-- What you have to do --
Within the listing below, the lines to output run from the one containing "X168200000Y-78920000D01*" through the one containing "X160800000Y-102080000D01*"; copy them exactly and nothing else.
- Opening Delimiter -
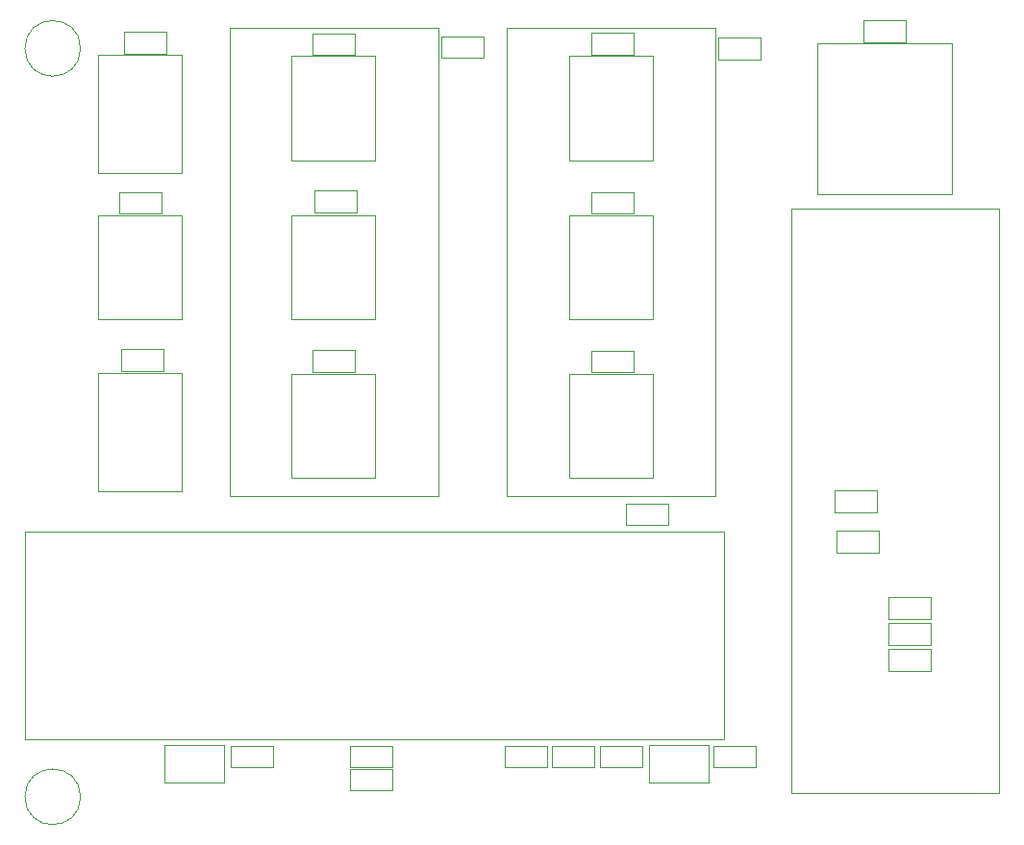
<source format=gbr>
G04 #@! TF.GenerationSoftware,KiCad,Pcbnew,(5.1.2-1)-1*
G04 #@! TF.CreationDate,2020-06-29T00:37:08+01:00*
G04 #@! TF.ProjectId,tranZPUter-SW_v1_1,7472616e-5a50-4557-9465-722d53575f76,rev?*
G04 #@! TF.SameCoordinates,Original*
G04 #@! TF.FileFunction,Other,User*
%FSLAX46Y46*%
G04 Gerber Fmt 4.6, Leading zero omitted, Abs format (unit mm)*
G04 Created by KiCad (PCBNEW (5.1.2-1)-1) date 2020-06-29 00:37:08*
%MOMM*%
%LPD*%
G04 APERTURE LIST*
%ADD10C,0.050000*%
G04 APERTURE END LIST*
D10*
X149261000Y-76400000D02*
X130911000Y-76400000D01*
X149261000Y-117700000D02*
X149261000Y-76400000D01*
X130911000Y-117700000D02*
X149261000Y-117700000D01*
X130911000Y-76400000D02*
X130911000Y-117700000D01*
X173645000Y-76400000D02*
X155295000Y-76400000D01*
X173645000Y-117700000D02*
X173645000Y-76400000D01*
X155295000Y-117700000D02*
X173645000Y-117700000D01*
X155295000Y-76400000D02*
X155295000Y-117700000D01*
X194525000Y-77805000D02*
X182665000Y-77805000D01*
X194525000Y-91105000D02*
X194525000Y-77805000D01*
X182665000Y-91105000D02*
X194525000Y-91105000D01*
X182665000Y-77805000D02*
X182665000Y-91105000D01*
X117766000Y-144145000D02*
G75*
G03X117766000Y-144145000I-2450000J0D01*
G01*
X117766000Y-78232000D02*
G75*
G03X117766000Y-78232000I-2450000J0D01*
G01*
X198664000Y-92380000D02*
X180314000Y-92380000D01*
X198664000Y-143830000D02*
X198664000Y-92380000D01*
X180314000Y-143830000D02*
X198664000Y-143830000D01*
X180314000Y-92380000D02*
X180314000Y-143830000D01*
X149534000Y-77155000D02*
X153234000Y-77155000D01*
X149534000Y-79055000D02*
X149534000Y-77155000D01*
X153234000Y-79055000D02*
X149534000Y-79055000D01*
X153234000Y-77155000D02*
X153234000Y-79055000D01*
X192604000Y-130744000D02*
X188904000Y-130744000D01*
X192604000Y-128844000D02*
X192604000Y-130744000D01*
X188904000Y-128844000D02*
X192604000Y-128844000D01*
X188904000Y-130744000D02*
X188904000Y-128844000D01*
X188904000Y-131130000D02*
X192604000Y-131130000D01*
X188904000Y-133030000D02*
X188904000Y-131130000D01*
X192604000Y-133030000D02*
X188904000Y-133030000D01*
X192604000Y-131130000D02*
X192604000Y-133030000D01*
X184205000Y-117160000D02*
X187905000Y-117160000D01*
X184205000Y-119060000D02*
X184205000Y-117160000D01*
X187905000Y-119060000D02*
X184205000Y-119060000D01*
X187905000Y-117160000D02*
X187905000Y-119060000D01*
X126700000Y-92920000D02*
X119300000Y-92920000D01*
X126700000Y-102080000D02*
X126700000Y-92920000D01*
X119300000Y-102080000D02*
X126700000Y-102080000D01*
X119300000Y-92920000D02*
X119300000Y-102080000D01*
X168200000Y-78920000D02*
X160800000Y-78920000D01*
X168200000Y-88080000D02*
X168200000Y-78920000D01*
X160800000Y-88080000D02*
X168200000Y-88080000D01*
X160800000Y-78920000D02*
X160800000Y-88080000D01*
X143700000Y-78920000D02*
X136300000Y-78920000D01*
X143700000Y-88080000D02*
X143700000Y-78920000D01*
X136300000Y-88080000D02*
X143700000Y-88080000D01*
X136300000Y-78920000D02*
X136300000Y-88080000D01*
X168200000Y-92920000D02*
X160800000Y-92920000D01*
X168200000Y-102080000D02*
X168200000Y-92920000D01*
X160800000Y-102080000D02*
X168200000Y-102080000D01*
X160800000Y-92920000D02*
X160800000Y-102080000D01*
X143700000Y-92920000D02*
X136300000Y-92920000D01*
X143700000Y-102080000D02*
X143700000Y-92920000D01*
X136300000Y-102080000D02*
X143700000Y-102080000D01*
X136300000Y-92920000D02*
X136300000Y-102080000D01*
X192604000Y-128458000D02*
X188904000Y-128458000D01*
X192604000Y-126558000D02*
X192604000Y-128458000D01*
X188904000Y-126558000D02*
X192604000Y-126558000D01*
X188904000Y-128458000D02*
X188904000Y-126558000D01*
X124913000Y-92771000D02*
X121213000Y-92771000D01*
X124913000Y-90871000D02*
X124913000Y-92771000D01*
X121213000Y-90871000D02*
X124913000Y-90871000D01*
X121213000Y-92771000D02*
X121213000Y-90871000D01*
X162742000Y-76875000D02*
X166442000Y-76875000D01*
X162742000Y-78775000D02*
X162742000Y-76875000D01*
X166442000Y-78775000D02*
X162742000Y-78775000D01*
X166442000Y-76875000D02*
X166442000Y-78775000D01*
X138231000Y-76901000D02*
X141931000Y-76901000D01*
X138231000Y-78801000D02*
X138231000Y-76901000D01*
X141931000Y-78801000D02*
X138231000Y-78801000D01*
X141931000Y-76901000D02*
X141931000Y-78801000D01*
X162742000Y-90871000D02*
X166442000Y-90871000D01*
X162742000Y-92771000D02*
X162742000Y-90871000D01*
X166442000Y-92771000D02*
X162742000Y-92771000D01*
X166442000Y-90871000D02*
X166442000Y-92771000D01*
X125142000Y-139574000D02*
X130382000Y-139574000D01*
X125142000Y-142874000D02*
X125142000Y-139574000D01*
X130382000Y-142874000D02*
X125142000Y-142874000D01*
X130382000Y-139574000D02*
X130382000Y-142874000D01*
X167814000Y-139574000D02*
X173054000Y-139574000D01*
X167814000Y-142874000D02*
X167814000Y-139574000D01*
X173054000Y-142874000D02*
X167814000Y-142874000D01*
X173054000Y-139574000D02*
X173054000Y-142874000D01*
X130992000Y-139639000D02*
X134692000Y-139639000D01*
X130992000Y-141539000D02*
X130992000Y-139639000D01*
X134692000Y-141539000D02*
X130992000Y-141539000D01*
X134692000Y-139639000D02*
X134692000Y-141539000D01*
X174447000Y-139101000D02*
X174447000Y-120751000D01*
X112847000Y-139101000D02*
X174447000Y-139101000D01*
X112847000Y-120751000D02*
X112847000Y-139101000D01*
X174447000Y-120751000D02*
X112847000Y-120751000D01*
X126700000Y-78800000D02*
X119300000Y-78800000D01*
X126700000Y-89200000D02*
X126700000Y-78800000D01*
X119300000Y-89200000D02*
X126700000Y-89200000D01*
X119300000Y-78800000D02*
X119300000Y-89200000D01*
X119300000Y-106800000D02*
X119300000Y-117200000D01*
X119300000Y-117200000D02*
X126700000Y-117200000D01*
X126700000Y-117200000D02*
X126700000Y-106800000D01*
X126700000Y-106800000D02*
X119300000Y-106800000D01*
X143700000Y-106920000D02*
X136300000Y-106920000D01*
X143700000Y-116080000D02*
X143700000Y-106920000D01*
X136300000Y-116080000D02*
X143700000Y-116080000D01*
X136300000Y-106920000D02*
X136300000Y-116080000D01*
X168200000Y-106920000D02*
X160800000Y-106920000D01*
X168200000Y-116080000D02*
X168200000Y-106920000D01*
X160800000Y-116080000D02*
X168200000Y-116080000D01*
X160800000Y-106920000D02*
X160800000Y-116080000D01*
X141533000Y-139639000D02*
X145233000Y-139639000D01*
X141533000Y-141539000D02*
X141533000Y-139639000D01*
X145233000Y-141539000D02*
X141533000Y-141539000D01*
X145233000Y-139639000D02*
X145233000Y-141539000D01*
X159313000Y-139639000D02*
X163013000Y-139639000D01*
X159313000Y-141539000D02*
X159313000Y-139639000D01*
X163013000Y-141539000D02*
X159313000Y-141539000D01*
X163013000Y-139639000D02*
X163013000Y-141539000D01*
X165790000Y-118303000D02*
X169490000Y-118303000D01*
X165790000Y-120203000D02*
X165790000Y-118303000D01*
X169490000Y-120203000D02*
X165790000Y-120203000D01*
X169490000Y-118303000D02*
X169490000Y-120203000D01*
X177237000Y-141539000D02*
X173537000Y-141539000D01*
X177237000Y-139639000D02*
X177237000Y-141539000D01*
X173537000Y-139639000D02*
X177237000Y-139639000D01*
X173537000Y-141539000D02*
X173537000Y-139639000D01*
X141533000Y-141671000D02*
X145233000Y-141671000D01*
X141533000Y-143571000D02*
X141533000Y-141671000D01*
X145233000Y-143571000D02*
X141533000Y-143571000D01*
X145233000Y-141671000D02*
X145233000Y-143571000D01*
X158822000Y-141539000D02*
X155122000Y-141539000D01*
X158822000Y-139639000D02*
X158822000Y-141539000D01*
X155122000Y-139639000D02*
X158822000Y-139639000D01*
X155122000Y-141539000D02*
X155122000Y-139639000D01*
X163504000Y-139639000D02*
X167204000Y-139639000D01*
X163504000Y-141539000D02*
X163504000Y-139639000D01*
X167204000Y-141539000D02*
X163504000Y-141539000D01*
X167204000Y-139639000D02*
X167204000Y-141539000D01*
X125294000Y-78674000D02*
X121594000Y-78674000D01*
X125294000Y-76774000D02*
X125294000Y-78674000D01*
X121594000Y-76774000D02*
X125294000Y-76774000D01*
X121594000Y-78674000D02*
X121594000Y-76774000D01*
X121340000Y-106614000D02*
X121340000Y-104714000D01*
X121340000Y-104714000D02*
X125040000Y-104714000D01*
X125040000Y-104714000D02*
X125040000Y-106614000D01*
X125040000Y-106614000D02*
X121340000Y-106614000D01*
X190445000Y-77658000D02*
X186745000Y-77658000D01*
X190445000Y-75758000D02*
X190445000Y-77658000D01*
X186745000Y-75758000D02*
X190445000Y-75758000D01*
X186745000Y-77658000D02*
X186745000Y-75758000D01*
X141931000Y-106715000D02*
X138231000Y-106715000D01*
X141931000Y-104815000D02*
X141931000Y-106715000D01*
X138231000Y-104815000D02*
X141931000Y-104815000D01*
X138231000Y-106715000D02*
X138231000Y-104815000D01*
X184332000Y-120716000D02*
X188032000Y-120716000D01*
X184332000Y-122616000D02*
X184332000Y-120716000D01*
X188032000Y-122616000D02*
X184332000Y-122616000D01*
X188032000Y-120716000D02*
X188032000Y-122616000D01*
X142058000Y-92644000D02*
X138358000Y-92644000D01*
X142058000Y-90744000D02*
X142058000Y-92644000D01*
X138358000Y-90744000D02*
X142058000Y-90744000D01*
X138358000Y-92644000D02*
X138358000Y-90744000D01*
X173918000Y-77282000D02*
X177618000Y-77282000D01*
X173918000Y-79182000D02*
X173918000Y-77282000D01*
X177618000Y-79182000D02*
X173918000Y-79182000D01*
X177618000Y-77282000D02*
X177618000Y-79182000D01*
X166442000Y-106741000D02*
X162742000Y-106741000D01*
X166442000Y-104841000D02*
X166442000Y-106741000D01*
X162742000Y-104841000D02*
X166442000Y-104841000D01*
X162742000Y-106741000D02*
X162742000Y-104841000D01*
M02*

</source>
- Closing Delimiter -
-- Response to the task --
X168200000Y-78920000D01*
X160800000Y-88080000D02*
X168200000Y-88080000D01*
X160800000Y-78920000D02*
X160800000Y-88080000D01*
X143700000Y-78920000D02*
X136300000Y-78920000D01*
X143700000Y-88080000D02*
X143700000Y-78920000D01*
X136300000Y-88080000D02*
X143700000Y-88080000D01*
X136300000Y-78920000D02*
X136300000Y-88080000D01*
X168200000Y-92920000D02*
X160800000Y-92920000D01*
X168200000Y-102080000D02*
X168200000Y-92920000D01*
X160800000Y-102080000D02*
X168200000Y-102080000D01*
X160800000Y-92920000D02*
X160800000Y-102080000D01*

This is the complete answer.